JG, that boot glass is all kinds of neat! My favorite WDW souvenir was my set of glass tankards from the Liberty Tree Tavern, but they somehow got lost in my last move. Sic transit gloria mundi.

"Lou and Sue" said...

JG, though I was only teasing you that "blackouts" were a nice reminder of your trips, I truly can't imagine days without power! No joking matter, that's for sure! Tonight, it's going to be around 16 degrees below zero (with the windchill factored in) in my area, and losing power for a long period of time could mean frozen pipes that eventually burst "where they may." We have a gas fireplace, gas oven and stove, that we can turn on if the electricity goes out, to warm our little house, but haven't had to ever do that. When we lose power, it's usually for a few hours, at most, thankfully.

Nanook, you do have a winter wonderland happening up there, it sounds like!

JG said...

Melissa, the odd shape and the unique location combined make it a fun souvenir. Honestly, though, glasses like this aren’t great for enjoying whiskey since they have narrow openings that restrict the vapor you need to taste all the aromas of the spirit.

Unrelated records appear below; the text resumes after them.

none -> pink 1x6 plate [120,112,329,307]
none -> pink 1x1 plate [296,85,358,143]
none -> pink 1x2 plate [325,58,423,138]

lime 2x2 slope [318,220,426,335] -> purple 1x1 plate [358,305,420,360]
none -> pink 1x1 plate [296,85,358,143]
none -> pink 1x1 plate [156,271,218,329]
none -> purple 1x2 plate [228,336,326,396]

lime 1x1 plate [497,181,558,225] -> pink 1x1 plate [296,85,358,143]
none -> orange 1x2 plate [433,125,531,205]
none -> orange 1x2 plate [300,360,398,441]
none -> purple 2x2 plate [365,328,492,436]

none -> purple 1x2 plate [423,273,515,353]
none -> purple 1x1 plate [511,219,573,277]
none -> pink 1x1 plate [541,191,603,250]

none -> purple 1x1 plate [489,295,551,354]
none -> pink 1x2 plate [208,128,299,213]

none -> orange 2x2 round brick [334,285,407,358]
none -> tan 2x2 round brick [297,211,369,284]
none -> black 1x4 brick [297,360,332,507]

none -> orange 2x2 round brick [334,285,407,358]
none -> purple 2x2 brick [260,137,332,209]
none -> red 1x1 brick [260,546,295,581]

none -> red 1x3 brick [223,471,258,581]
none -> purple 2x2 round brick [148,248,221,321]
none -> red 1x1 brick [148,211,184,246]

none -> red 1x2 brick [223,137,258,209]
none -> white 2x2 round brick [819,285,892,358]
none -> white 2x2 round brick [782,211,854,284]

Sorry you lost your tankards. I hate moving.

Sue, we do have gas so we can keep warm, but long blackouts are no fun.


Anonymous said...

Folks...I'm a little late here but my two guys are a bit being a quarter horse and the other a Belgian draft. Both ridden. Mostly trail. Have 5 saddles though. KS

"Lou and Sue" said...

KS, thank you for sharing! PLEASE send the Major pictures to post - would love to see those horses, especially the Belgian draft! Major was hoping you named one "Stormy"...I'm wondering if you named one "Wildfire"?